Sus pus olmuş gecelerin içinden geçip giderken, gözlerin aklımdan hiç gitmedi çay karası yalnızlığım…
Susamış akşamların ezan seslerinde kalbim ve kalbim Eyüp Sultan’da umuda açılan ellerin gölgesinde ezilmekte. Gelsen diyorum, paramparça ömrüme gülsen diyorum, bir yudum su diyorum, öyle çok istiyorum işte yalnızlığım…
Anlatılası hikâyeler bitti! Ve yaşanası zamanlar çoktan tükendi. Şimdi sadece bir parça tuz tadında huzur diliyorum Rabbim’ den ama sen nereden bileceksin? Tadımı, tuzumu ve dahası seni yitirdiğimi umarsız yalnızlığım…

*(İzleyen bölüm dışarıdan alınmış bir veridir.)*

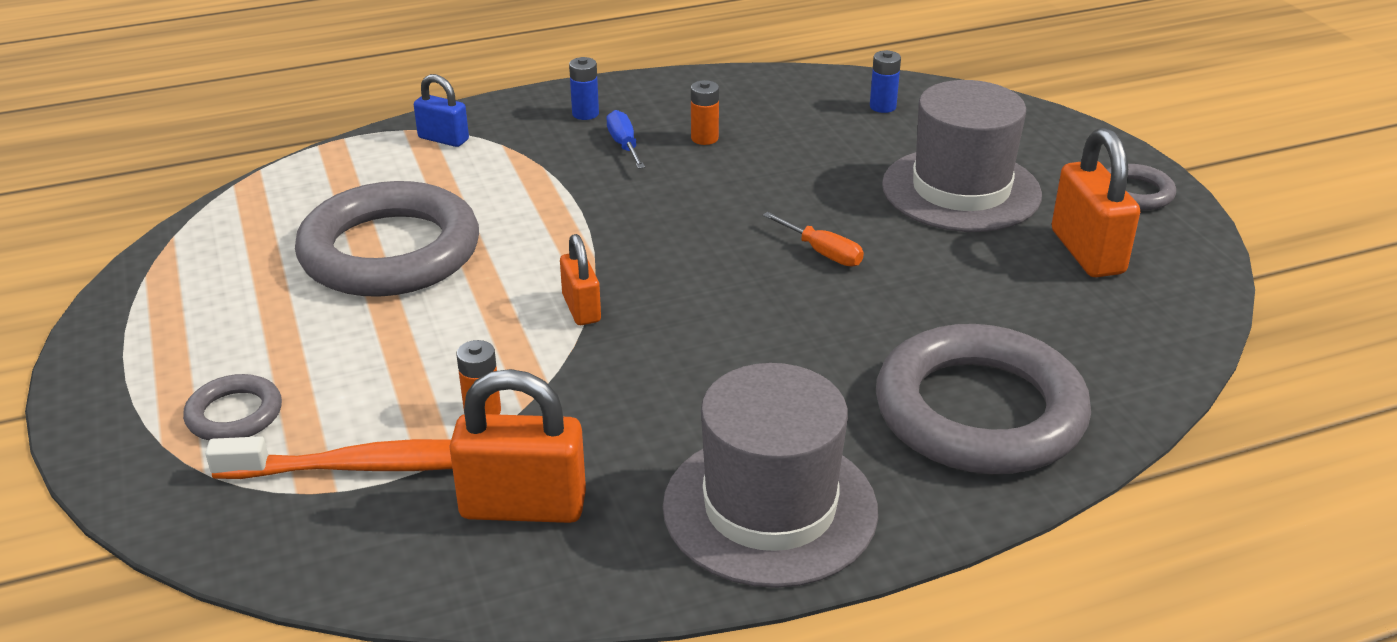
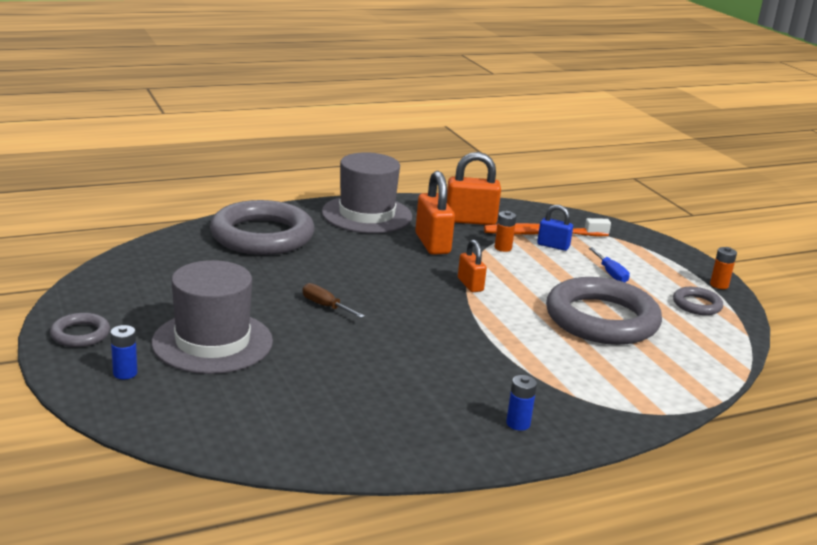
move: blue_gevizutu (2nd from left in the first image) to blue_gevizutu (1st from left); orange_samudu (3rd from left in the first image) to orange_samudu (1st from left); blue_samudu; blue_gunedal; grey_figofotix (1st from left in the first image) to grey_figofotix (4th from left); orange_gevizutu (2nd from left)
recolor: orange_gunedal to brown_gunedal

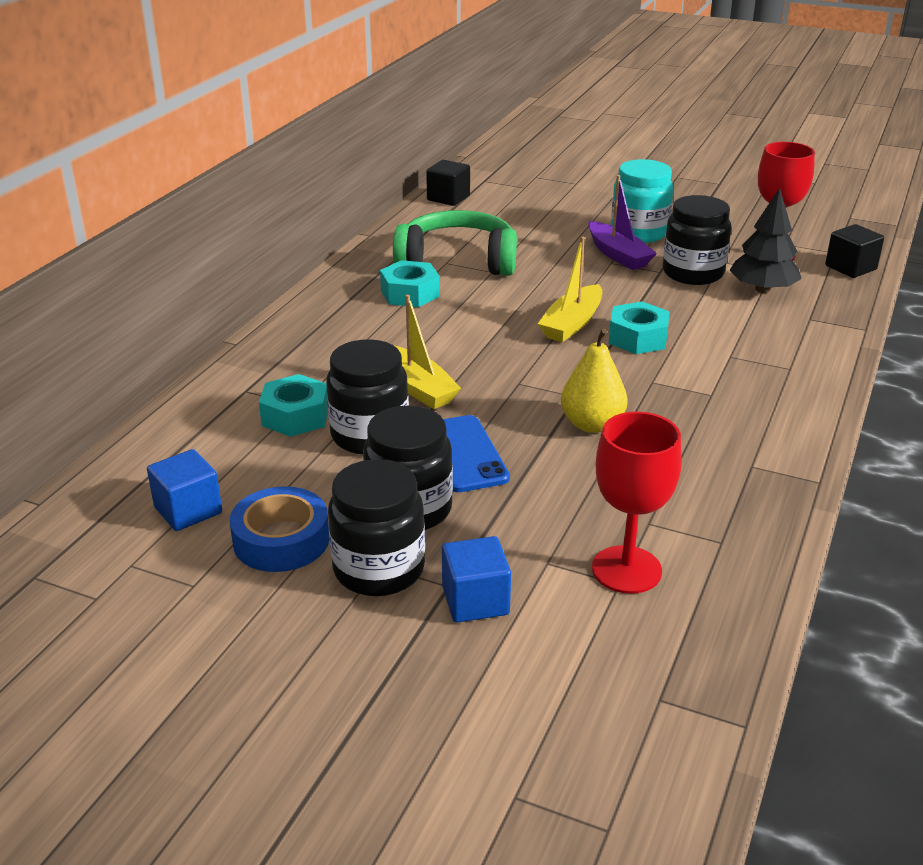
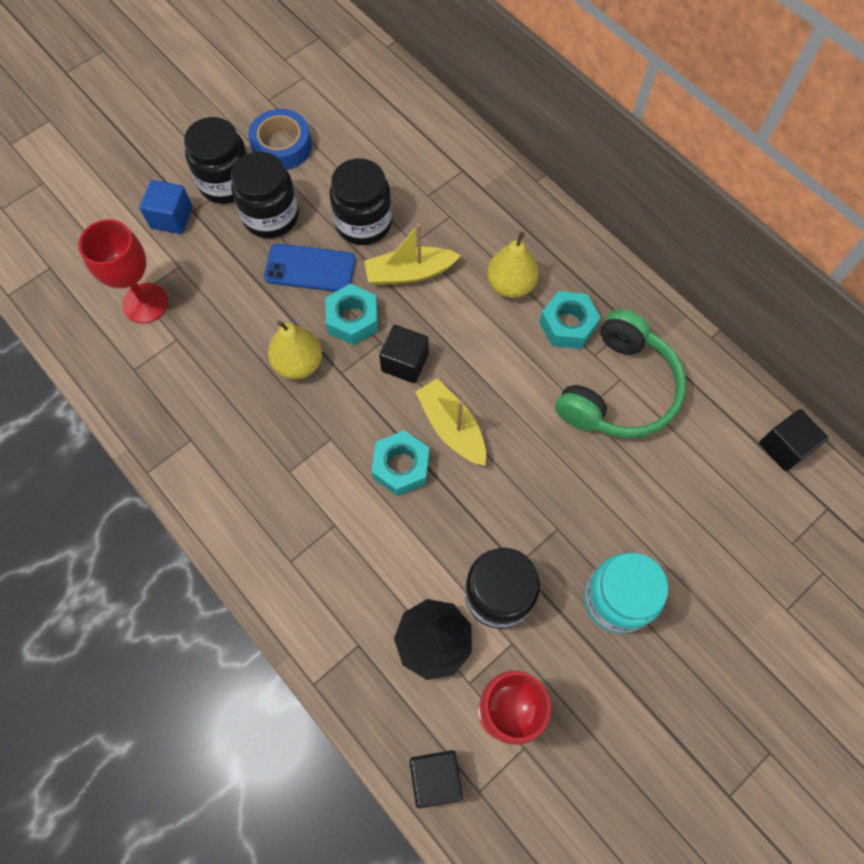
delete: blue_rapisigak (1st from left); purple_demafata
insert: black_rapisigak (1st from left);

Uykusuzluktan bu gecede bayılmak üzereyim ve sen yine yoksun yalnızlığım.
Uzak bir kentin herhangi bir sokağında yine karanlığı sürüyorsun üzerime ve yine gün doğarken kirpiklerim kavuşmuyor tenimle birbirine yalnızlığım…
Ah! Keşke şimdi çocuk olsaydım ve yine babamın dizlerine sarılıp “yoruldum baba” deyip gözlerinin içine içine bakıp, kucağına beni alması için türlü numaralar yapsaydım sonrada babamın boynunda sonsuz bir uykuya dalsaydım yalnızlığım.

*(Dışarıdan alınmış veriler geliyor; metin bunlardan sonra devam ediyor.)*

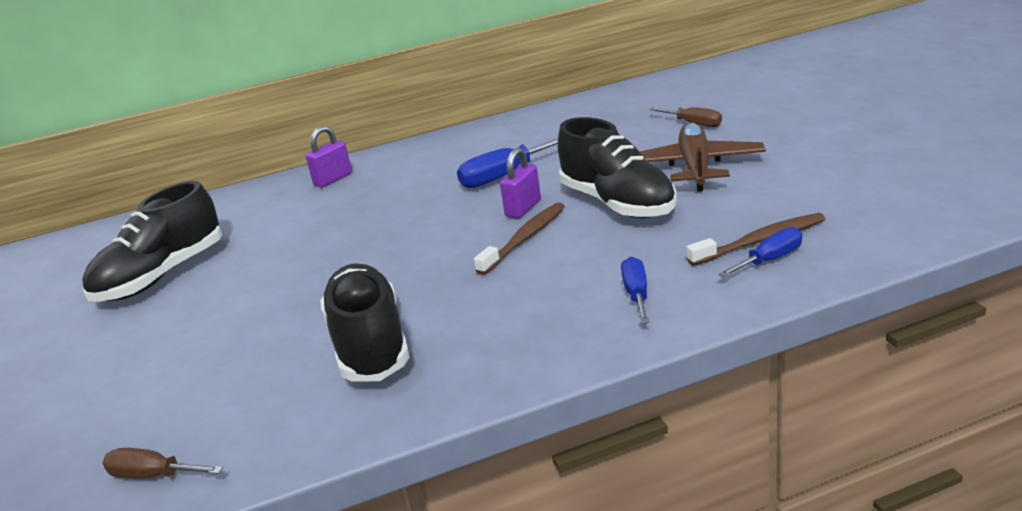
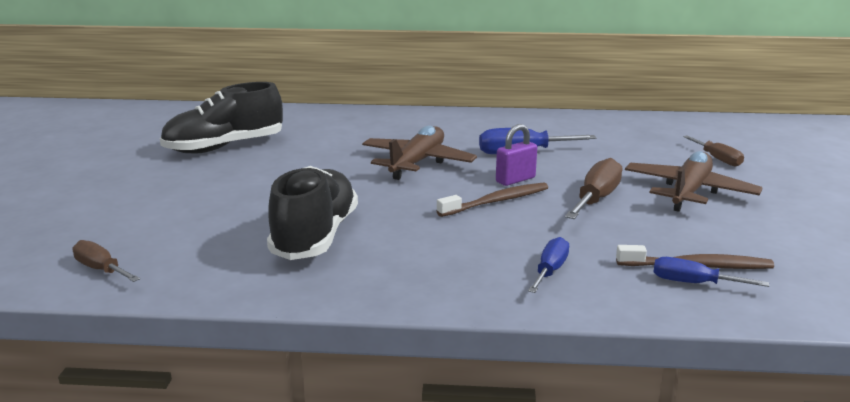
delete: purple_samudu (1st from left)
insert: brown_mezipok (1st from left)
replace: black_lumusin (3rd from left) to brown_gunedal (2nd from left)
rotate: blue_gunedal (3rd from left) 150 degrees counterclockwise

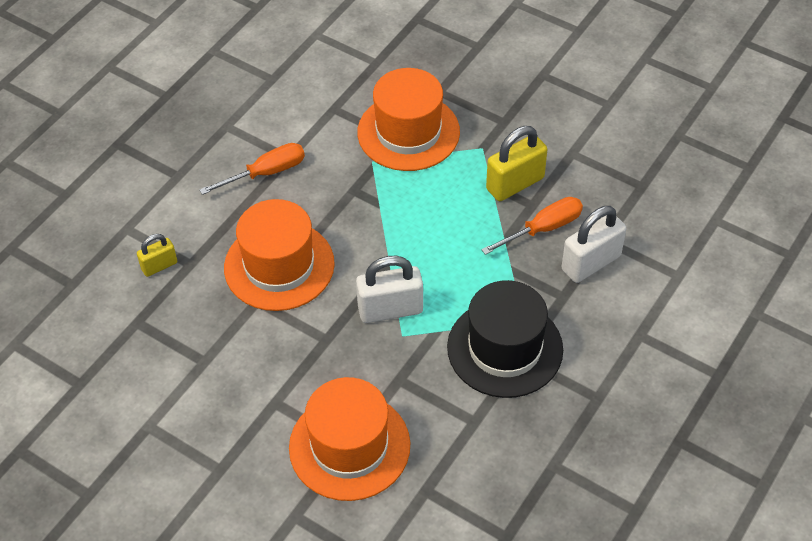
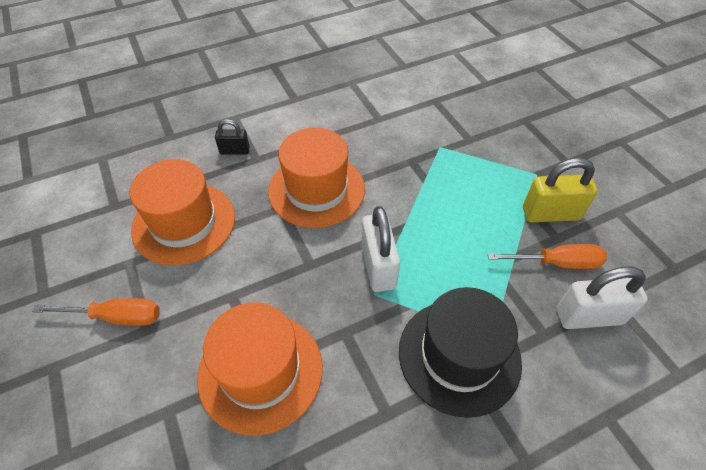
move: orange_gunedal (1st from left); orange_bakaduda (3rd from left in the first image) to orange_bakaduda (1st from left)
recolor: yellow_samudu (1st from left) to black_samudu
rotate: white_samudu (1st from left) 60 degrees clockwise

Sen benim anamı, babamı ve bütün sevdiklerimi elimden aldın. Sen benim düşlerimi, uykularımı ve dahası masum, çocuksu hayallerimi çaldın yalnızlığım. Şimdide bir şey yokmuş gibi gecelere mahkûm ediyor, ha babam gençliğimi tüketiyor, güneşi haram ediyorsun üzerime. Ne zaman uyansam gün bitmiş oluyor ve ne zaman yaşıyorum desem karanlık çöküyor üstüme sonrada gülüyorsun bu halime, hal bilmez, özür dilemez, kötülükten geçmez ve insanlık ve aşk nedir iplemez yalnızlığım…
Ve sözlerin ve gözlerin sonra ellerin, birde inanılmaz aşk kokulu sohbetlerin hiç geçmedi benden, içimden, yüreğimden yalnızlığım.